# Prompt:
Every line containing "wrist" should be identified and copied from the data below.

----- Dataset records

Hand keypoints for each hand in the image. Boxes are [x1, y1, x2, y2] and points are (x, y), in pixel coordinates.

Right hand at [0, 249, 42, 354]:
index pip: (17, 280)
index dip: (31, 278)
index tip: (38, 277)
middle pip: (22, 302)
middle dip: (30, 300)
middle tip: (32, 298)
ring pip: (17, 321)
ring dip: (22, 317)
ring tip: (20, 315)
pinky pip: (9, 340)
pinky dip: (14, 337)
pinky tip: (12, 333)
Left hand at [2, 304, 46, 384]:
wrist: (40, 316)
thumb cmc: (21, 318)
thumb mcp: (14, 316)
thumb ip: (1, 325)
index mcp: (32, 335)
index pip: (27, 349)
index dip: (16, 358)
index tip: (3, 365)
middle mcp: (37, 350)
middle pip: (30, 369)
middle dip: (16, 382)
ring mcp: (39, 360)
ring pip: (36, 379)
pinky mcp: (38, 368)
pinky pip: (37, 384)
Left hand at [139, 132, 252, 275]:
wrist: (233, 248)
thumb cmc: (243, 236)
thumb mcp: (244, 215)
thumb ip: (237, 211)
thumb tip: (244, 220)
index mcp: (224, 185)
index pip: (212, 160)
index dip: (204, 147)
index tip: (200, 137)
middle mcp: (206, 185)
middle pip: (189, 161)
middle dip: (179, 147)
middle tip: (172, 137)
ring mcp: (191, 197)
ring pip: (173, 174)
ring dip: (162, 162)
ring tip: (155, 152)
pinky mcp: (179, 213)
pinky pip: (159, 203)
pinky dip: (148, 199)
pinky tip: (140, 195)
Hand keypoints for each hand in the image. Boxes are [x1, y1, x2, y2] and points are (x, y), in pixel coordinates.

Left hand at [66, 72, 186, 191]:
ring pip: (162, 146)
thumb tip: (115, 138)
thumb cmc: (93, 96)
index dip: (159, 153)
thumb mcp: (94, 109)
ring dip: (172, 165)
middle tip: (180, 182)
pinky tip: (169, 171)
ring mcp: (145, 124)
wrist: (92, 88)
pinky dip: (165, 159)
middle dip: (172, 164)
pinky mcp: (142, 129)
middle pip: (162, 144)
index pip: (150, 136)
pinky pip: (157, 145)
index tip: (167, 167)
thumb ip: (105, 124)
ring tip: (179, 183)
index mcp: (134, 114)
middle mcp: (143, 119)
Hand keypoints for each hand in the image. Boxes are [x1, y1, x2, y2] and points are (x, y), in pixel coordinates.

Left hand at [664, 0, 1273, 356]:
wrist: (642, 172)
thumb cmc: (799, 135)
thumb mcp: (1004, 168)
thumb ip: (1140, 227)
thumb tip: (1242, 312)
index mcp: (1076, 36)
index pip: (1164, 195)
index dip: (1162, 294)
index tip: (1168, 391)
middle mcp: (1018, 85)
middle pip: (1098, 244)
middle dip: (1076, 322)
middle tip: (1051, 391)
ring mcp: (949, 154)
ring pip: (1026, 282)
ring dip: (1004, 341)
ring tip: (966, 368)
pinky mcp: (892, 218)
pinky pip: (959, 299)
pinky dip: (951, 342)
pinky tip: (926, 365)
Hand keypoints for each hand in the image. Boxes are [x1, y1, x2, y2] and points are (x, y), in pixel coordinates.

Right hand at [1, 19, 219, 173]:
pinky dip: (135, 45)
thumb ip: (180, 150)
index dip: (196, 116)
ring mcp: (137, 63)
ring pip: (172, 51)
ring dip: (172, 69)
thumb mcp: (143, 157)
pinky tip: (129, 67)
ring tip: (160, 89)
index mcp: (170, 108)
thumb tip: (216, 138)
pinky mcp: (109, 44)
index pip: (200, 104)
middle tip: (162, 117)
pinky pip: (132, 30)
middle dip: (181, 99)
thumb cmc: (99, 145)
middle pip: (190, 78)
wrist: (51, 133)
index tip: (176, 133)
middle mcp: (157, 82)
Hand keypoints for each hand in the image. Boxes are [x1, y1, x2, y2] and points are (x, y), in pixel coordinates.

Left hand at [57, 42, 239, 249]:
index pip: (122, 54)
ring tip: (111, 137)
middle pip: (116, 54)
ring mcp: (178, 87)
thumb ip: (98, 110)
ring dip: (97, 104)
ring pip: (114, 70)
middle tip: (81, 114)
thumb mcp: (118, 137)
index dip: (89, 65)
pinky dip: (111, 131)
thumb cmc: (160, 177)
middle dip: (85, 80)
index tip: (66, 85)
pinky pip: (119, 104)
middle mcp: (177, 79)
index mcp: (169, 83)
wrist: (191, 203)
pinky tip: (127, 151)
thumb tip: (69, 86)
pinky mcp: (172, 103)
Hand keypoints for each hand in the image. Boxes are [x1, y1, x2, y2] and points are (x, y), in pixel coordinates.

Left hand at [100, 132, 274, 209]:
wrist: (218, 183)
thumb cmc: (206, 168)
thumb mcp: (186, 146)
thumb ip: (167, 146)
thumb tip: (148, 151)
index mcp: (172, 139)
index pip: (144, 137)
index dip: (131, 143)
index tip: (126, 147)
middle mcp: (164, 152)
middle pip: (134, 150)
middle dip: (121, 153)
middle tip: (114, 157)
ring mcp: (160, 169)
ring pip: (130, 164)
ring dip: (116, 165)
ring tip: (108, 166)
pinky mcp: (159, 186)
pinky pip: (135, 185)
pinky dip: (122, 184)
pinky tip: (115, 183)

----------

# Problem solution:
wrist: (40, 316)
wrist: (233, 248)
wrist: (92, 88)
wrist: (642, 172)
wrist: (51, 133)
wrist: (191, 203)
wrist: (218, 183)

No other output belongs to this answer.